‘Bane?’ I breathed.
She looked uncertain, for once. ‘It’s nothing. I heard his name mentioned in Bray, I—’
‘Don’t you dare lie to me, Aberdeen.’
The ship heeled, the fury in my chest rearing as I stared down my sister.
She averted her gaze, looking around like she was searching for something. An explanation, perhaps. Then she huffed an angry sigh. ‘I’m only trying to protect you.’
‘What. Have. You. Done?’
Her voice was almost pleading. ‘When I got to Bray, I . . . I was coming to save you. Felicie and Father were never taken.’
My lips parted, a breath of disbelief escaping. What?
‘I at least had to know if you were alive. And when I heard all those outlaws clamouring for your blood . . . I had to do something.’

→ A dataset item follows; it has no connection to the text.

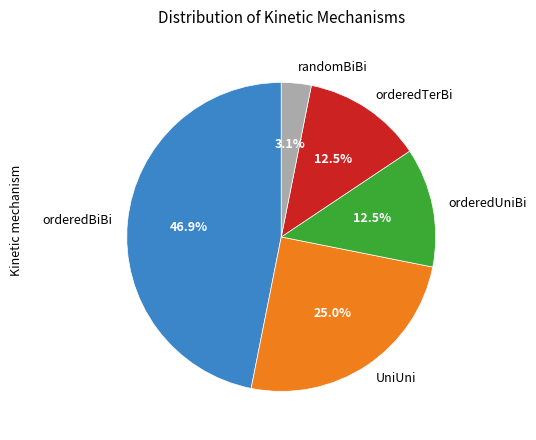

How many slices are in this pie chart?

5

‘Why didn’t you just tell me?’ I demanded, my voice echoing somewhere distant, somewhere far from my body. ‘I could have explained. I never would’ve left.’
‘Exactly,’ she said emphatically. ‘I needed a way to get to you, and when I found Bane . . . All he wants is to bring Oren down, Aurelia. He assured me he won’t hurt you, he just wants you out of the way.’
‘So, what – he sent you to kidnap me in his place?’
Confusion flickered across Aberdeen’s face. ‘I sent myself. I promised him I would keep you safe until the battle was over.’
‘And then what?’ I cried, voice shrill against the vicious wind. ‘Don’t you realise what he wants with me? He’ll use me to crown himself king! You’d rather force me into marriage than—?’
‘Of course not,’ she snapped, cutting me off. ‘I would never honour a deal with a pirate. I’m taking us home, Aurelia. You’re free.’
The words sat between us, sinking through the heavy air. ‘What do you mean, free?’
She folded her arms impatiently, fixing me with a hard stare. ‘Bane told me those pirates had some kind of hold on you, that you’d hardly come willingly. I said I could make you – and I did, didn’t I?’
‘You were right to lie to him, but not to me.’
‘Can’t you see I’m trying to save you?’ Aberdeen shouted, the wind tearing the words from her lips.
I took a step towards her, letting my voice drop low. ‘If Bane thinks we’re on our way to a safe place, then where, exactly, is he?’
The colour faded from her dark cheeks. ‘Whale Rock. He said he’d meet us in Bray, after . . . Once it’s over.’
‘Over?’ My voice sounded a thousand leagues away. ‘If he believes I’m already his, what battle is he trying to keep me safe from in the first place?’
‘I may have suggested . . . I just thought—’ Aberdeen swallowed, drawing herself up. ‘I told him he’d have a better chance of taking down a king if he had the army of one.’ Foreboding washed over me, leaving goosebumps in its wake. ‘He wants to take the Heartless King’s fleet.’
The world fell away. I gasped for air, but there was none. There was nothing. Only words, ringing through my mind. Then he, too, would be stone. If I couldn’t stop this, save them . . . Every last thing loved by the people I’d left behind would be lost.
I was going to be sick.
‘Ria?’ Aberdeen’s hand was gripping my arm, trying to pull me back to the world, the one she’d torn apart.
I tugged myself free. ‘You don’t know what you’ve done.’
Her silver-blue eyes were dark with concern. ‘I’m sorry, I—’
‘We have to go back. You have to take me home.’
‘I am taking you home,’ Aberdeen insisted. ‘Bane won’t find us there. We’ll be safe, I swear.’